Cela s'est déroulé lors de réunions consultatives élargies et d'ateliers spécialisés axés sur l'enquête sur les crimes internationaux. La visite de la délégation intervient à l'invitation du ministère français des Affaires étrangères, selon l'agence de presse syrienne (SANA).
Le vice-ministre syrien de la Justice, Moustapha Al-Qassim, a déclaré que « Nous (la Syrie) faisons face à des défis majeurs liés aux crimes de guerre commis et aux crimes contre l'humanité ; il est possible qu'un crime de génocide ait également été commis en Syrie ».

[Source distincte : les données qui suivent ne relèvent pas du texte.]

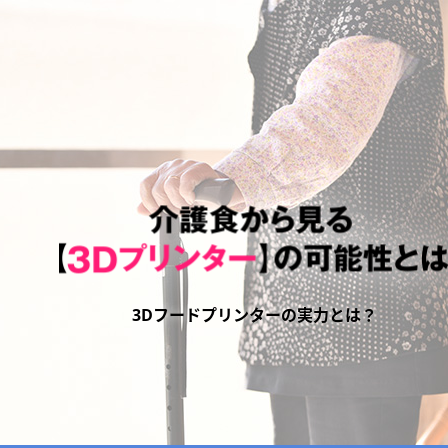
3Dフードプリンターの実力とは？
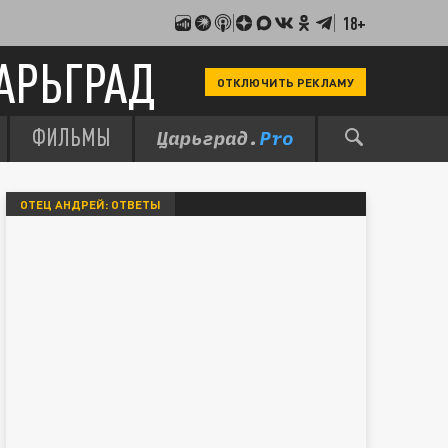
18+
АРЬГРАД
ОТКЛЮЧИТЬ РЕКЛАМУ
ФИЛЬМЫ
ОТЕЦ АНДРЕЙ: ОТВЕТЫ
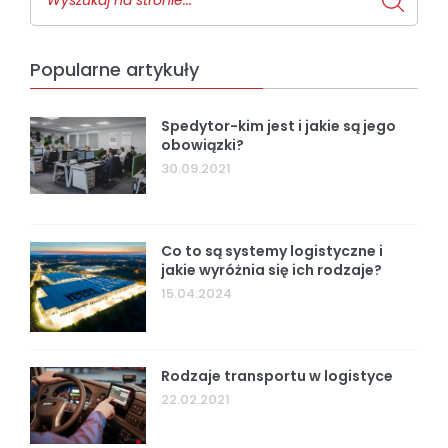
Popularne artykuły
Spedytor-kim jest i jakie są jego
obowiązki?
30.09.2021
Co to są systemy logistyczne i
jakie wyróżnia się ich rodzaje?
15.04.2024
Rodzaje transportu w logistyce
22.02.2021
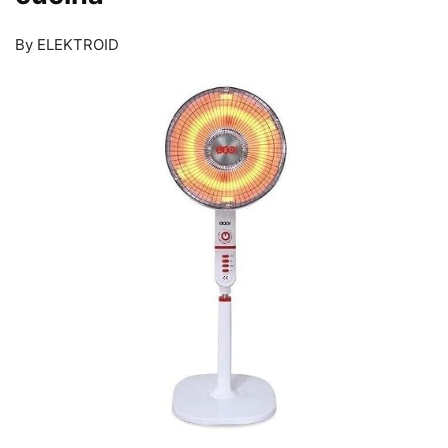
By ELEKTROID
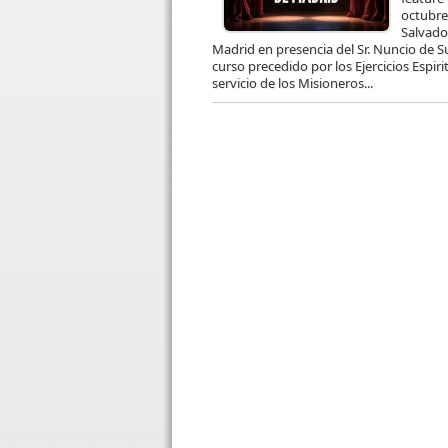
octubre
Salvado
Madrid en presencia del Sr. Nuncio de 
curso precedido por los Ejercicios Espiri
servicio de los Misioneros...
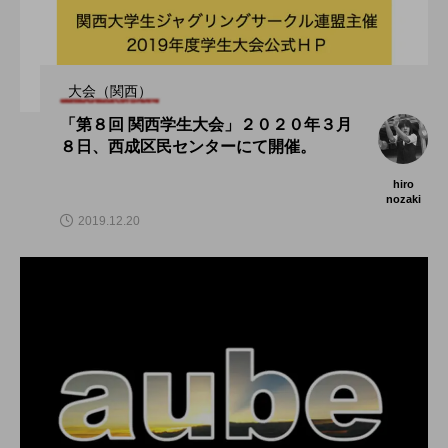
大会（関西）
「第８回 関西学生大会」２０２０年３月
８日、西成区民センターにて開催。
hiro
nozaki
2019.12.20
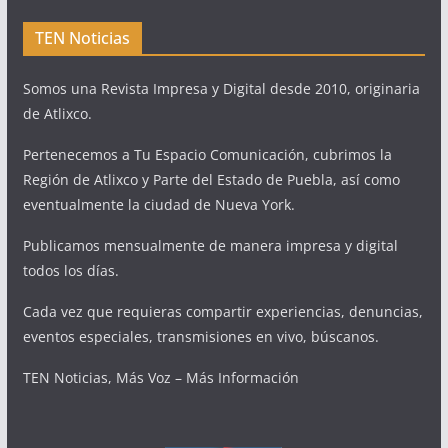
TEN Noticias
Somos una Revista Impresa y Digital desde 2010, originaria
de Atlixco.
Pertenecemos a Tu Espacio Comunicación, cubrimos la
Región de Atlixco y Parte del Estado de Puebla, así como
eventualmente la ciudad de Nueva York.
Publicamos mensualmente de manera impresa y digital
todos los días.
Cada vez que requieras compartir experiencias, denuncias,
eventos especiales, transmisiones en vivo, búscanos.
TEN Noticias, Más Voz – Más Información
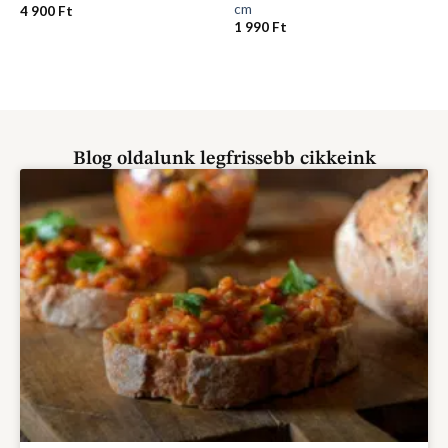
cm
4 900
Ft
1 990
Ft
Blog oldalunk legfrissebb cikkeink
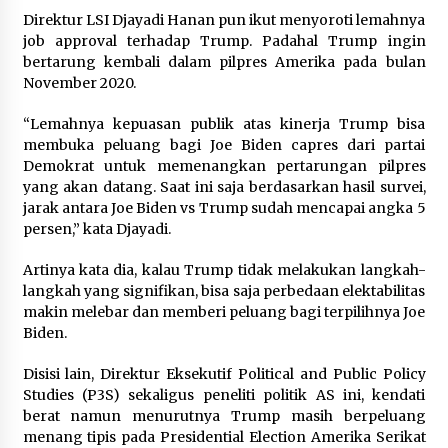
Direktur LSI Djayadi Hanan pun ikut menyoroti lemahnya
job approval terhadap Trump. Padahal Trump ingin
bertarung kembali dalam pilpres Amerika pada bulan
November 2020.
“Lemahnya kepuasan publik atas kinerja Trump bisa
membuka peluang bagi Joe Biden capres dari partai
Demokrat untuk memenangkan pertarungan pilpres
yang akan datang. Saat ini saja berdasarkan hasil survei,
jarak antara Joe Biden vs Trump sudah mencapai angka 5
persen,” kata Djayadi.
Artinya kata dia, kalau Trump tidak melakukan langkah-
langkah yang signifikan, bisa saja perbedaan elektabilitas
makin melebar dan memberi peluang bagi terpilihnya Joe
Biden.
Disisi lain, Direktur Eksekutif Political and Public Policy
Studies (P3S) sekaligus peneliti politik AS ini, kendati
berat namun menurutnya Trump masih berpeluang
menang tipis pada Presidential Election Amerika Serikat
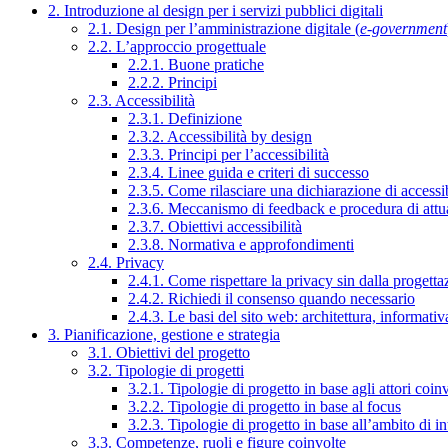
2. Introduzione al design per i servizi pubblici digitali
2.1. Design per l’amministrazione digitale (
e-government
2.2. L’approccio progettuale
2.2.1. Buone pratiche
2.2.2. Principi
2.3. Accessibilità
2.3.1. Definizione
2.3.2. Accessibilità by design
2.3.3. Principi per l’accessibilità
2.3.4. Linee guida e criteri di successo
2.3.5. Come rilasciare una dichiarazione di accessib
2.3.6. Meccanismo di feedback e procedura di attu
2.3.7. Obiettivi accessibilità
2.3.8. Normativa e approfondimenti
2.4. Privacy
2.4.1. Come rispettare la privacy sin dalla progettaz
2.4.2. Richiedi il consenso quando necessario
2.4.3. Le basi del sito web: architettura, informati
3. Pianificazione, gestione e strategia
3.1. Obiettivi del progetto
3.2. Tipologie di progetti
3.2.1. Tipologie di progetto in base agli attori coinv
3.2.2. Tipologie di progetto in base al focus
3.2.3. Tipologie di progetto in base all’ambito di i
3.3. Competenze, ruoli e figure coinvolte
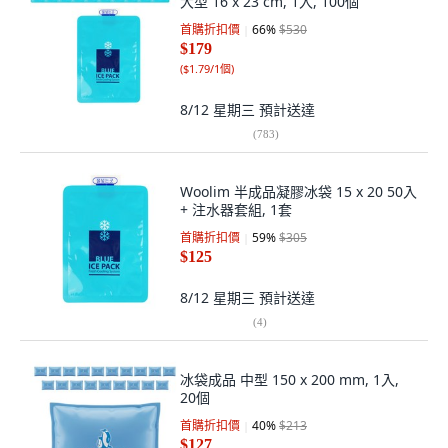
大型 16 x 23 cm, 1入, 100個
首購折扣價
66
%
$530
$179
(
$1.79/1個
)
8/12 星期三
預計送達
(
783
)
Woolim 半成品凝膠冰袋 15 x 20 50入
+ 注水器套組, 1套
首購折扣價
59
%
$305
$125
8/12 星期三
預計送達
(
4
)
冰袋成品 中型 150 x 200 mm, 1入,
20個
首購折扣價
40
%
$213
$127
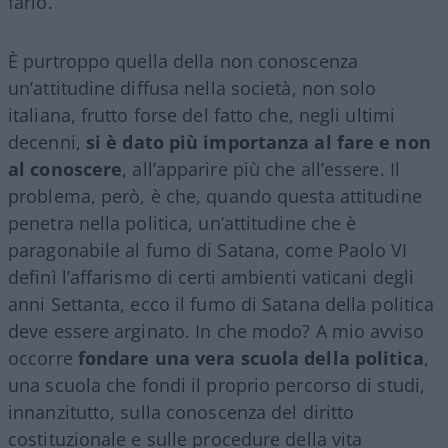
farlo.
È purtroppo quella della non conoscenza
un’attitudine diffusa nella società, non solo
italiana, frutto forse del fatto che, negli ultimi
decenni,
si è dato più importanza al fare e non
al conoscere
, all’apparire più che all’essere. Il
problema, però, è che, quando questa attitudine
penetra nella politica, un’attitudine che è
paragonabile al fumo di Satana, come Paolo VI
definì l’affarismo di certi ambienti vaticani degli
anni Settanta, ecco il fumo di Satana della politica
deve essere arginato. In che modo? A mio avviso
occorre
fondare una vera scuola della politica
,
una scuola che fondi il proprio percorso di studi,
innanzitutto, sulla conoscenza del diritto
costituzionale e sulle procedure della vita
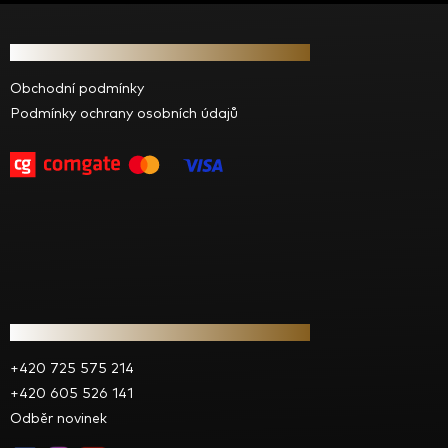
Z
á
Informace pro vás
p
a
Obchodní podmínky
t
Podmínky ochrany osobních údajů
í
Kontakt
+420 725 575 214
+420 605 526 141
Odběr novinek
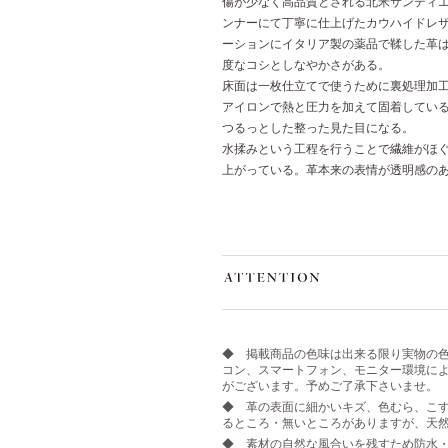
傷が少なく高品質とされる北米サンディ
ンナーにて丁寧に仕上げたカウハイドレ
ーションにイタリア製の薬品で鞣した革
度なコシとしなやかさがある。
床面は一枚仕立てで使うために裏処理加
アイロンで熱と圧力を加えて固着してい
つるっとした整った見た目になる。
水揉みという工程を行うことで繊維がほ
上がっている。革本来の表情が透明感の
◆ 掲載商品の色味は出来る限り実物の
コン、スマートフォン、モニター環境に
がございます。予めご了承下さいませ。
◆ 革の表面に細かいキズ、色むら、こす
るところ・無いところがありますが、天
◆ 素材の自然な風合いを残すため防水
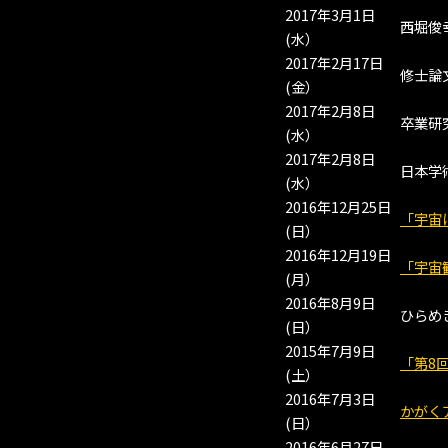
2017年3月1日
西堀俊
(水）
2017年2月17日
修士論
(金）
2017年2月8日
卒業研
(水）
2017年2月8日
日本学
(水）
2016年12月25日
「宇宙
(日）
2016年12月19日
「宇宙
(月）
2016年8月9日
ひらめ
(日）
2015年7月9日
「第8
(土）
2016年7月3日
かがく
(日）
2016年6月27日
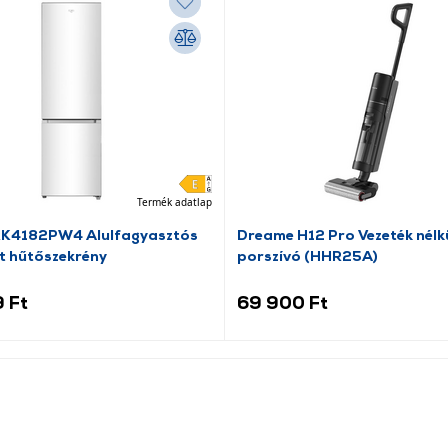
Termék adatlap
RK4182PW4 Alulfagyasztós
Dreame H12 Pro Vezeték nélkü
t hűtőszekrény
porszívó (HHR25A)
 Ft
69 900 Ft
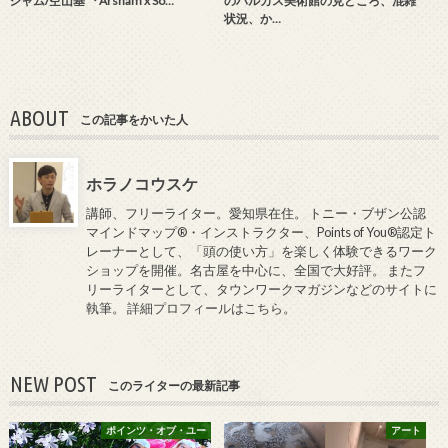
シャム/空山基 『Arsham x So…
のハルカス美術館の見どころ、混雑
状況、か…
ABOUT
この記事をかいた人
ホラノコウスケ
講師、フリーライター。愛知県在住。 トニー・ブザン公認
マインドマップ®・インストラクター、Points of You®認定ト
レーナーとして、「頭の使い方」を楽しく体験できるワーク
ショップを開催。名古屋を中心に、全国で大好評。 またフ
リーライターとして、タウンワークマガジンなどのサイトに
執筆。
詳細プロフィールはこちら
。
NEW POST
このライターの最新記事
ポインツ・オブ・ユー
アート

Il a également ajouté qu'« il existe un large éventail de violations graves, et de grands criminels ont commis des crimes de guerre et des crimes contre l'humanité », selon SANA.
« C'est pourquoi le ministère de la Justice cherche aujourd'hui à développer les outils des juges, leurs qualifications et leurs capacités pour traiter ce type d'actes », affirme le vice-ministre syrien.
De son côté, le procureur général de Syrie, Hassan Al-Tawba, a indiqué que la délégation syrienne se trouvait à Paris à l’invitation du ministère français des Affaires étrangères et qu’elle comprenait des représentants du ministère de la Justice, de l’Instance nationale pour la justice transitionnelle et de l’Instance nationale pour les personnes disparues.
Al-Tawba a indiqué qu'« il s'agit d'un atelier de trois jours visant à renforcer la coopération entre les deux pays pour soutenir le processus de justice transitionnelle en Syrie », selon l'agence syrienne.
« Nous avons terminé deux jours, et demain nous effectuerons une visite de terrain dans certains tribunaux en France, ainsi que dans des laboratoires de criminalistique, et nous visiterons le bureau du procureur général français », affirme le procureur général.
Il a également souligné que « les discussions ont été sérieuses et fructueuses, et la partie française a exprimé son soutien total à la Syrie sur la question du processus de justice transitionnelle ».
Concernant les aspects techniques et le renforcement des capacités, Rand Sabbagh, membre de l'Instance nationale pour la justice transitionnelle, a déclaré qu'« il est bénéfique de voir ici les capacités et les expertises afin d'en tirer un grand profit technique, ainsi que les capacités de formation des cadres techniques ».
« Ce qui nous importe, c'est d'avoir des plans communs avec nos amis français concernant le soutien au processus sous différents aspects », ajoute Sabbagh, rapportée par SANA.
« Nous en avions discuté avec eux à plusieurs reprises lors de leurs précédentes visites à Damas, mais aujourd'hui nous sommes chez eux, accueillis en France, pour concrétiser ces possibilités », indique-t-elle.